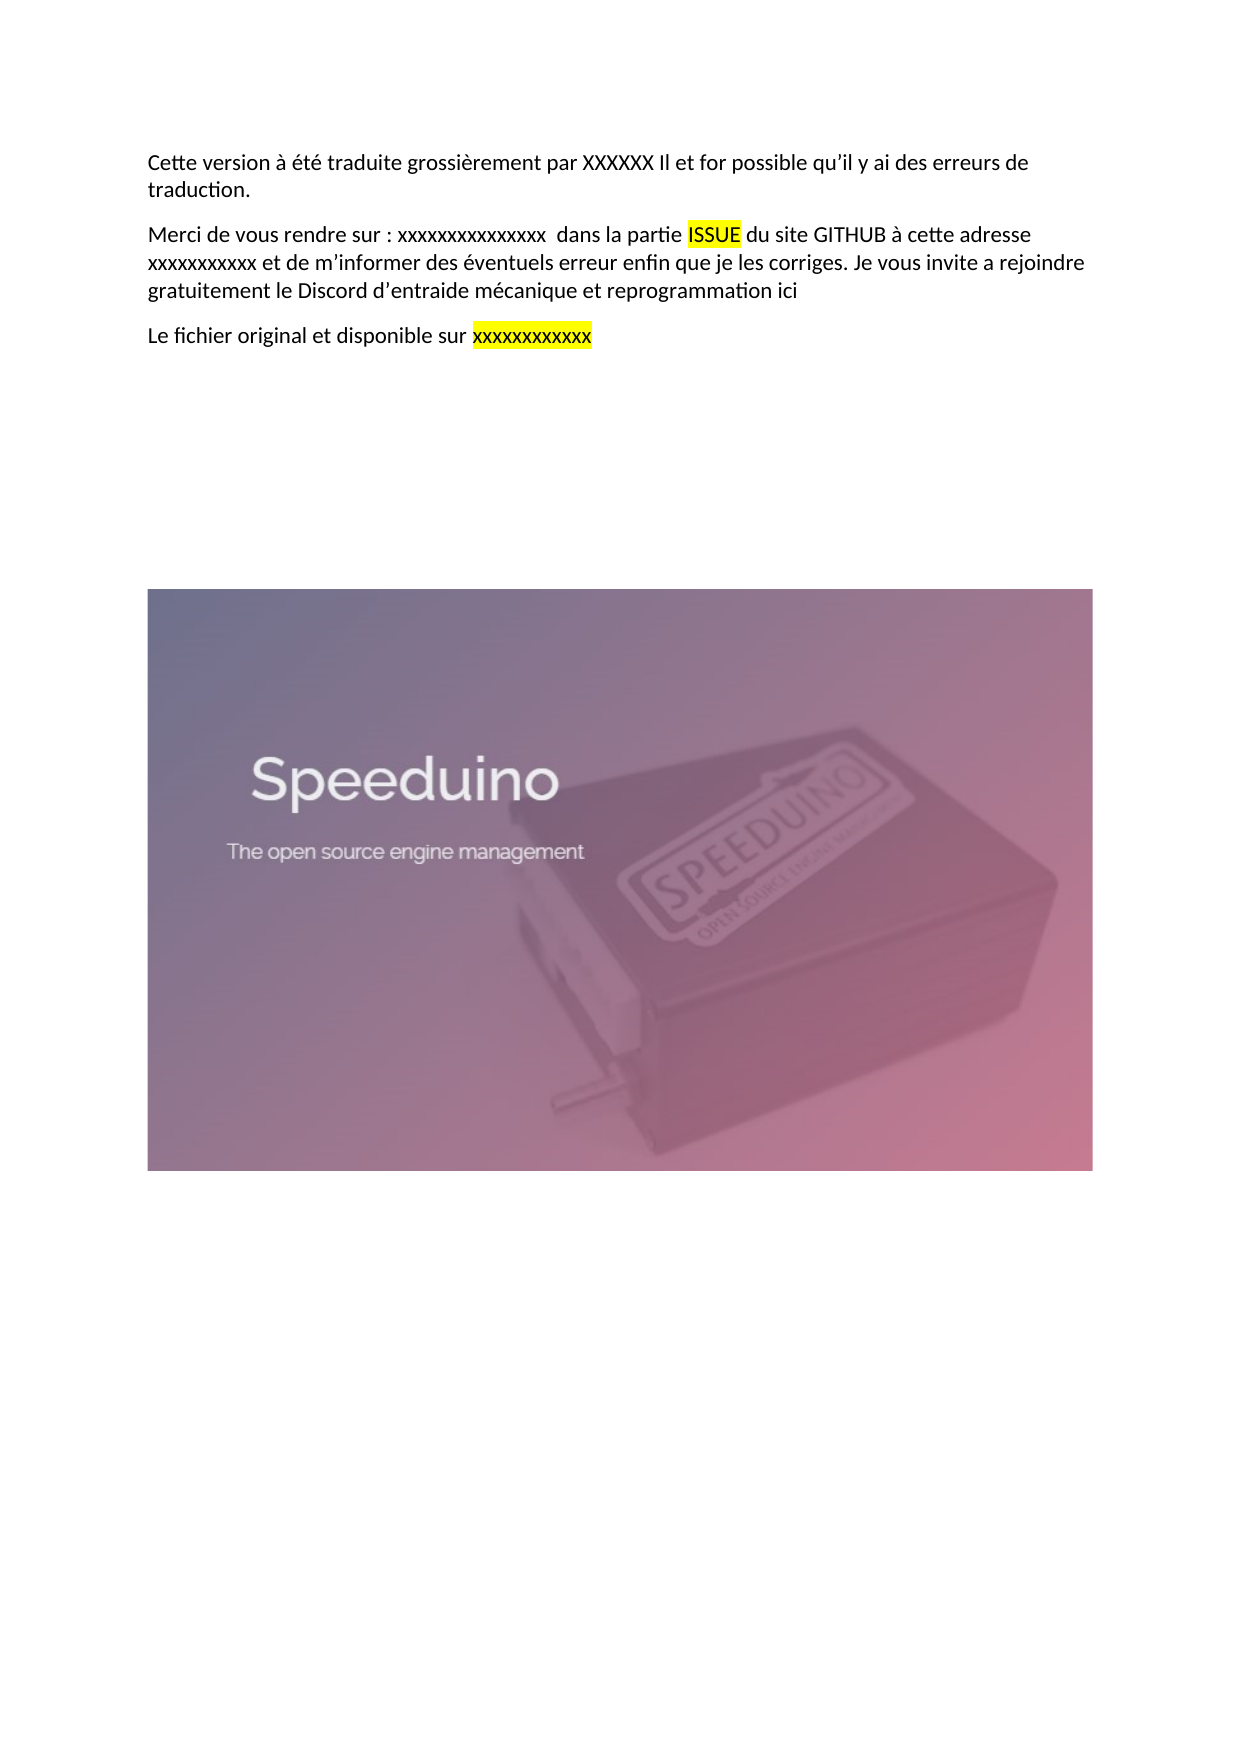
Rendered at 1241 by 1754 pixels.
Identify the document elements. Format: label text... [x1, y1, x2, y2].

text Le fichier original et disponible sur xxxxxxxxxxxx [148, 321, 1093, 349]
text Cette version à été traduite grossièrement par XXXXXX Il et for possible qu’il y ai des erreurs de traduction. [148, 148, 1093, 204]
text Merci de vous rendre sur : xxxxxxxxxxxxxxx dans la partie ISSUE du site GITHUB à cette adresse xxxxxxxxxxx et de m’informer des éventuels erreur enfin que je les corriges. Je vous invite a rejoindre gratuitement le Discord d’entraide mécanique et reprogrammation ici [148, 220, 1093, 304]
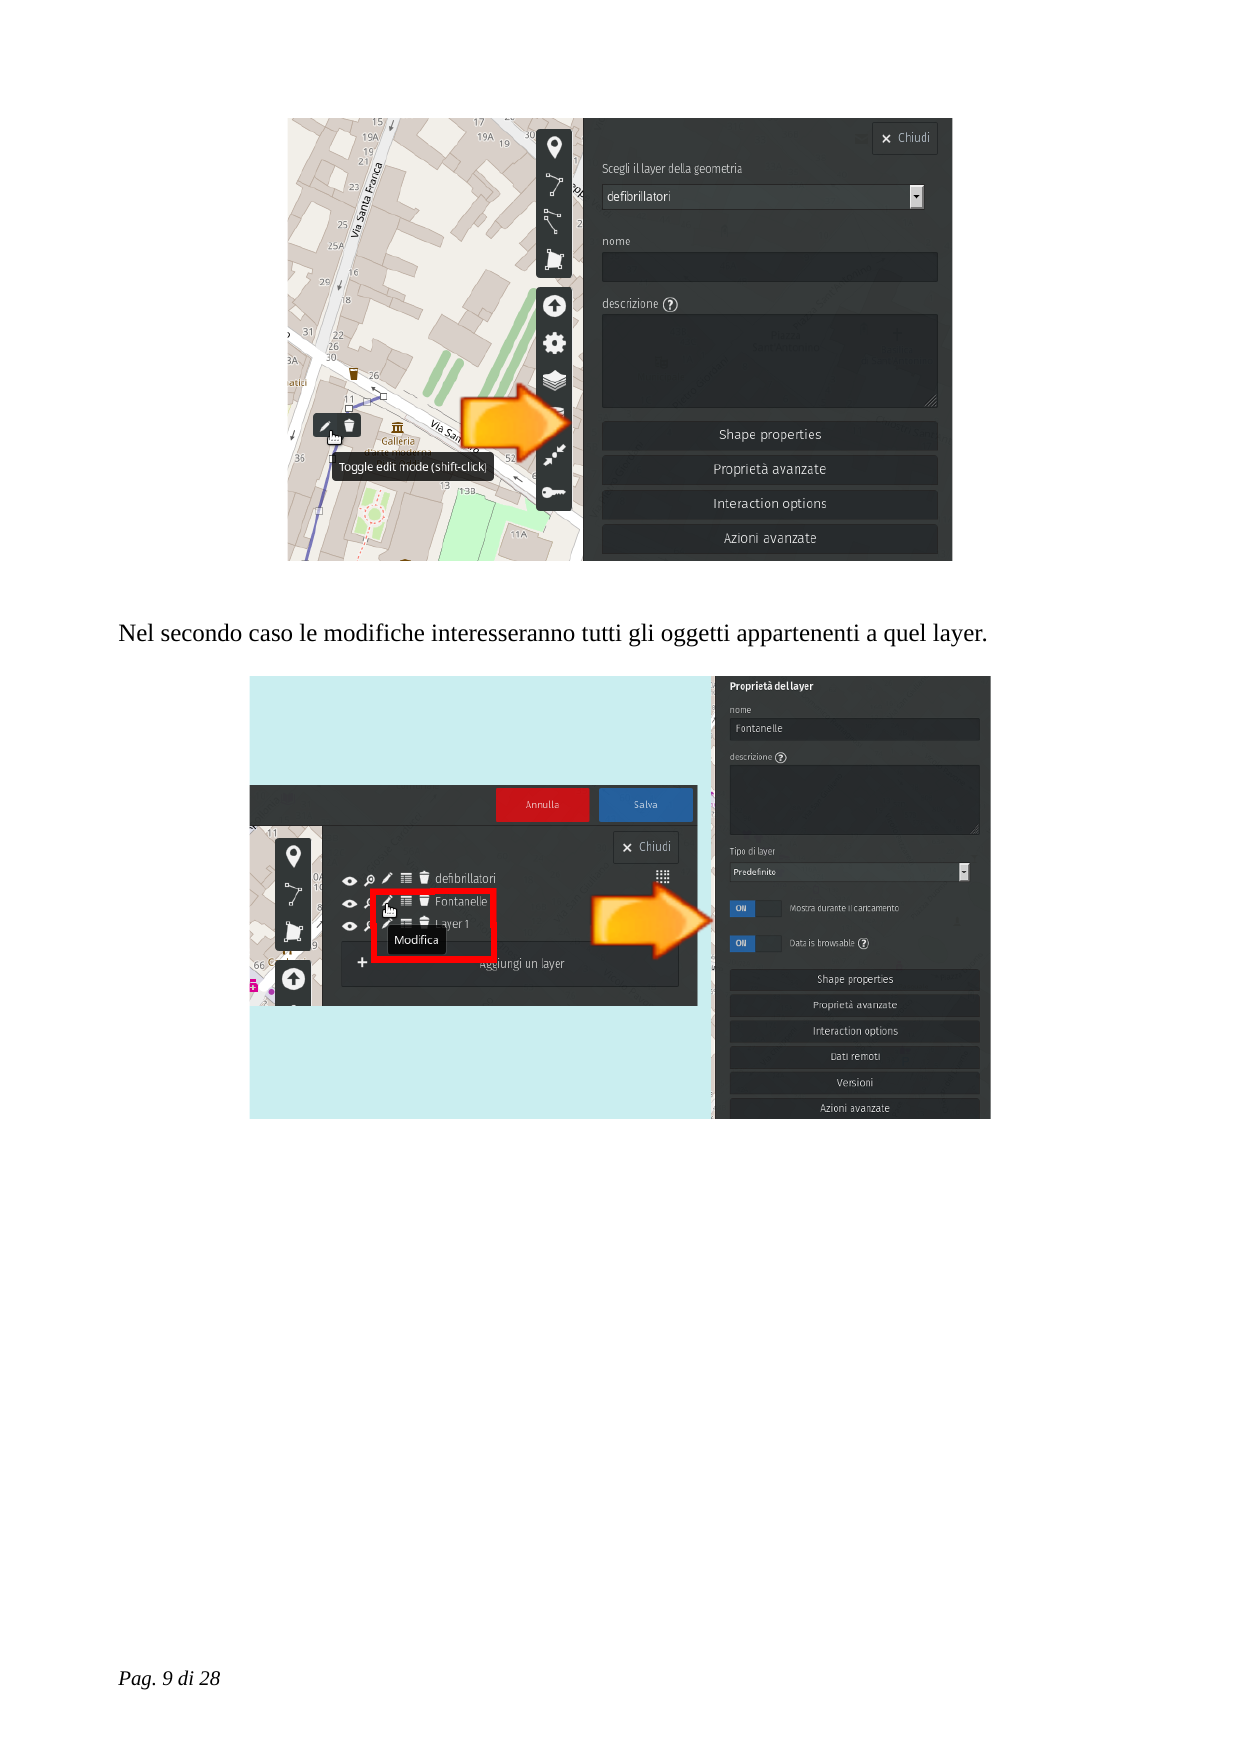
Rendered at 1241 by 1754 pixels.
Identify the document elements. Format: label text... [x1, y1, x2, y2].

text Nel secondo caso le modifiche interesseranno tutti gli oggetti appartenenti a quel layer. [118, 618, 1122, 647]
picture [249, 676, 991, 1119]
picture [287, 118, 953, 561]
--
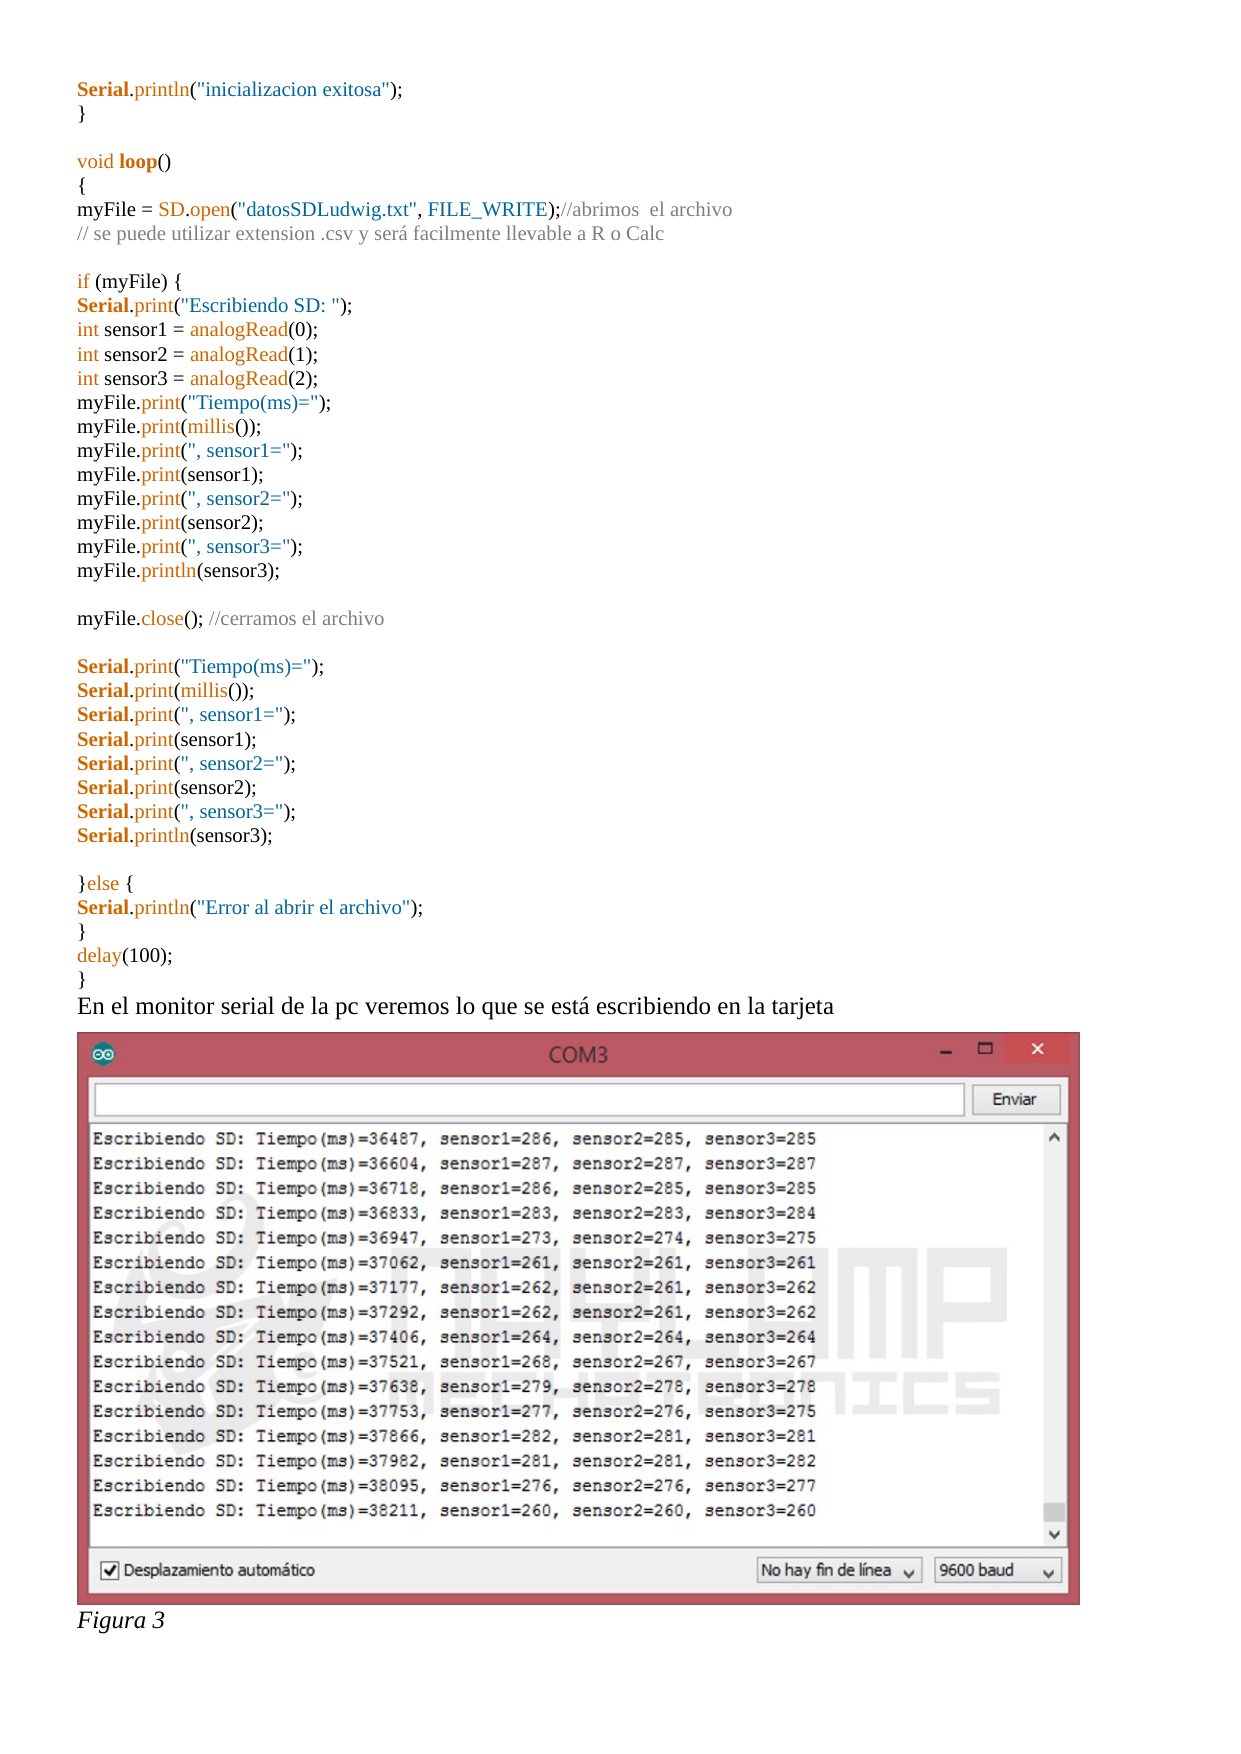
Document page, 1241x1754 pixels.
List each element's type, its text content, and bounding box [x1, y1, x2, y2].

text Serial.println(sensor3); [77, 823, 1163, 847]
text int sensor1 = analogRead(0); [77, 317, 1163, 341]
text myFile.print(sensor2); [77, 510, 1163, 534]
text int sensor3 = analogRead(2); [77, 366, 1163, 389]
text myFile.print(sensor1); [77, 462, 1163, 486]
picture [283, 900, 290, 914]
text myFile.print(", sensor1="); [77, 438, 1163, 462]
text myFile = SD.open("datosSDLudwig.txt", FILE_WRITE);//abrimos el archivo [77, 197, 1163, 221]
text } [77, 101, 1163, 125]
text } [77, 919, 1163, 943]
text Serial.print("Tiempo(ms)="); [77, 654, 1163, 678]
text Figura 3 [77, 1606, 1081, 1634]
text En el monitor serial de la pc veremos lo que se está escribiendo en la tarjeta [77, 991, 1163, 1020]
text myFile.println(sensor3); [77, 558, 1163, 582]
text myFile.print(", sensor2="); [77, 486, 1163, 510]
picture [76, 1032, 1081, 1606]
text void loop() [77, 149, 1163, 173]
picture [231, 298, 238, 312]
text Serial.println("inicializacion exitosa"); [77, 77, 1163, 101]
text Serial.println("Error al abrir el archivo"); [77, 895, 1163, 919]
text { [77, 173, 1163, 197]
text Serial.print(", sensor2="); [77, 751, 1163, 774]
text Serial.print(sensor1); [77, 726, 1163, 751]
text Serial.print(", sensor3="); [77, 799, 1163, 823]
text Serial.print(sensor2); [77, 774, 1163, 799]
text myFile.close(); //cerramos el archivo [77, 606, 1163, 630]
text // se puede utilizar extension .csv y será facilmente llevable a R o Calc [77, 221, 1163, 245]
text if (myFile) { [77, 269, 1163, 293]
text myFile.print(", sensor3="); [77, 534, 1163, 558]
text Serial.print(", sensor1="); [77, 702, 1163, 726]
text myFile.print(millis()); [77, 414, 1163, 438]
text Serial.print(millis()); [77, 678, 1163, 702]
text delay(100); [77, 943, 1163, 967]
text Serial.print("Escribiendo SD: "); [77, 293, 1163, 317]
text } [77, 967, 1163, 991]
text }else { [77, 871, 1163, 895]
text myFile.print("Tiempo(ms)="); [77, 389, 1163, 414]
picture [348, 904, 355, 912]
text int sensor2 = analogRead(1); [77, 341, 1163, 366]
---
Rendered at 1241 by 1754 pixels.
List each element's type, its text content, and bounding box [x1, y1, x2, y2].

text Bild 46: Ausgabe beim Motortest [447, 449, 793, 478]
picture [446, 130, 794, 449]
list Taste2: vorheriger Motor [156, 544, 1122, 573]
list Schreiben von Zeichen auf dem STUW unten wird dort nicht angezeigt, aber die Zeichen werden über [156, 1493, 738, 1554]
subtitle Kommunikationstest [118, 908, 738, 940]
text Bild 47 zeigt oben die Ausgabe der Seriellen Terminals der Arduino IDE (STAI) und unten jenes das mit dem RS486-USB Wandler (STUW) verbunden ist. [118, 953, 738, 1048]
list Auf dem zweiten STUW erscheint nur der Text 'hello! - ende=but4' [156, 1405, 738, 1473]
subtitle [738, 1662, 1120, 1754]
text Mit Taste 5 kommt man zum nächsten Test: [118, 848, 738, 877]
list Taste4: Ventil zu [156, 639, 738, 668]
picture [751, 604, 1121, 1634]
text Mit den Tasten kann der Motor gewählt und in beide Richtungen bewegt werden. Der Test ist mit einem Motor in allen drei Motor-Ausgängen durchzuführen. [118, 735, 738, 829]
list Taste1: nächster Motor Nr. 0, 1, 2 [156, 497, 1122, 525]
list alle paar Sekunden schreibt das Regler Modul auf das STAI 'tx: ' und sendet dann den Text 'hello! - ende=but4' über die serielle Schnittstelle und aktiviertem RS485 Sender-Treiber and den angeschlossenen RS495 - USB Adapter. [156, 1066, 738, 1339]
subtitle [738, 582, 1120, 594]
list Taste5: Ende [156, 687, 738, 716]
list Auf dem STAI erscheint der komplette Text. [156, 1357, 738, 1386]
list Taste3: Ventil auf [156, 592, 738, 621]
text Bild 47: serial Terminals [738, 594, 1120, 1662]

_Set task_
Report how many lines in the entries above contain the string "Ventil", counting case. Give only the number.

_Result of this task_
2